Material provided section start

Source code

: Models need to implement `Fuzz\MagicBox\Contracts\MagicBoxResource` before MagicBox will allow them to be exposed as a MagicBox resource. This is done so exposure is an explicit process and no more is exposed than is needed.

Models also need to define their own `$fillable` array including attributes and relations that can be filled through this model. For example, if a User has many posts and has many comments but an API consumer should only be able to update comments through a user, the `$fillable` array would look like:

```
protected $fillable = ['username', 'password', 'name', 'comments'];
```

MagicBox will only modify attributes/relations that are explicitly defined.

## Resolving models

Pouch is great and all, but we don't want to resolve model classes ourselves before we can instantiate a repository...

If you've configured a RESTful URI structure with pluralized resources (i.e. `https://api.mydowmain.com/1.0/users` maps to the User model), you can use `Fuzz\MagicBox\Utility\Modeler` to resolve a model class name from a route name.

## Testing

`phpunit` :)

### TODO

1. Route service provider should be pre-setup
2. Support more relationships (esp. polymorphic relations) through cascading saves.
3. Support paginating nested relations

Material provided section end
Material provided section start

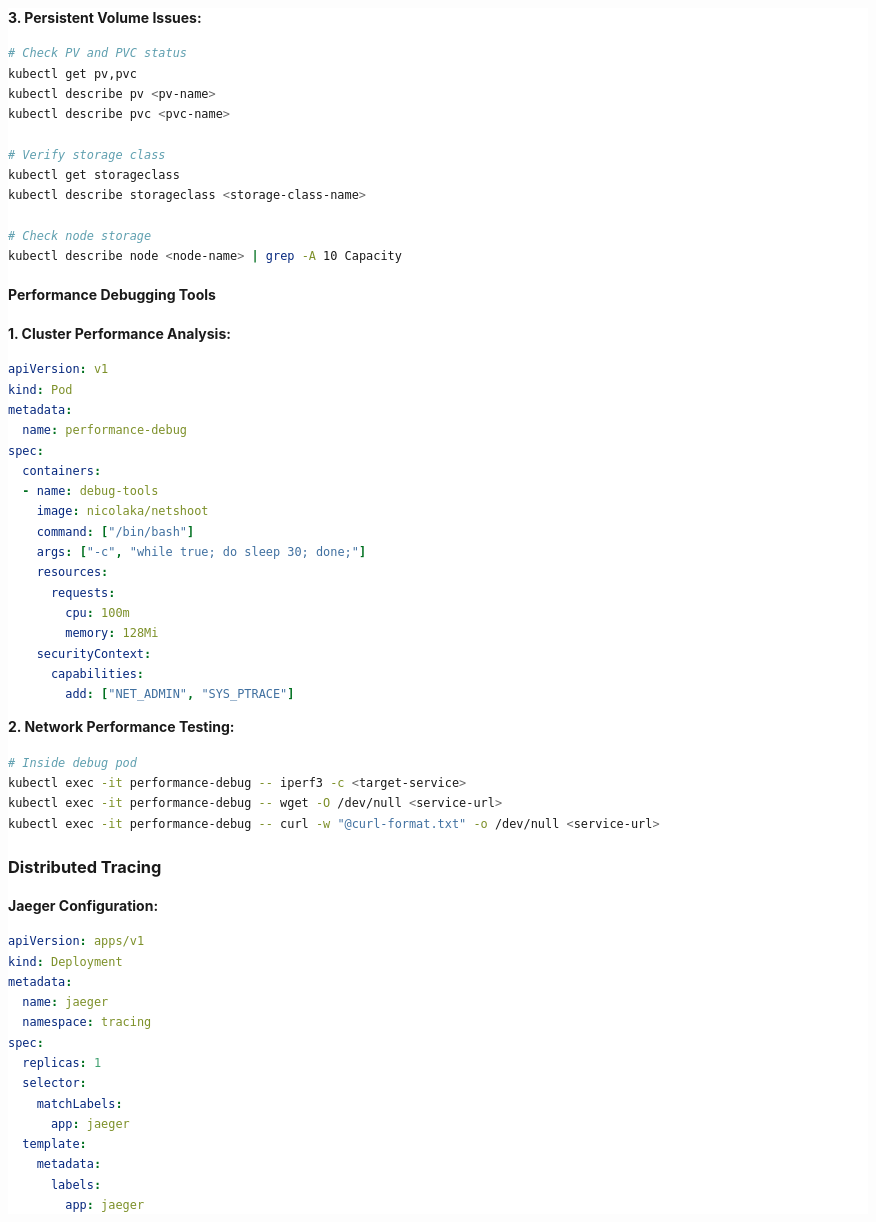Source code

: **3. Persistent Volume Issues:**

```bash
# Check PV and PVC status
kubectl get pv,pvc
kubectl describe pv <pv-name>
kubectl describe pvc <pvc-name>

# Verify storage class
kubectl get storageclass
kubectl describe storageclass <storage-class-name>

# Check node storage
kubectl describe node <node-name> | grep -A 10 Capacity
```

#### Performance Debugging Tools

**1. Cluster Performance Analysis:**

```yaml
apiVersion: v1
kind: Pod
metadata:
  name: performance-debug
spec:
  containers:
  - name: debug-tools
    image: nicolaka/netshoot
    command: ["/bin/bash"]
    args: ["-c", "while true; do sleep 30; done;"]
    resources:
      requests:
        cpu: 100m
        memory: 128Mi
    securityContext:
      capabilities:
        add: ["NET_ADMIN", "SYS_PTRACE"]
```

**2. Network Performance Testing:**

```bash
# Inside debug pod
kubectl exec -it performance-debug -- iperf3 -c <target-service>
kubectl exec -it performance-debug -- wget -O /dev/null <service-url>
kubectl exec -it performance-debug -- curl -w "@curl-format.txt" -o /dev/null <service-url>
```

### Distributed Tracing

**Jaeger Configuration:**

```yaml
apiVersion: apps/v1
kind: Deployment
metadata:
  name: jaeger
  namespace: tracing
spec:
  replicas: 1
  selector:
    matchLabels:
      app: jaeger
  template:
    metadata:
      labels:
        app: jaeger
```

Material provided section end

The required answer is each line of the entries containing the string "will".

: Models need to implement `Fuzz\MagicBox\Contracts\MagicBoxResource` before MagicBox will allow them to be exposed as a MagicBox resource. This is done so exposure is an explicit process and no more is exposed than is needed.
MagicBox will only modify attributes/relations that are explicitly defined.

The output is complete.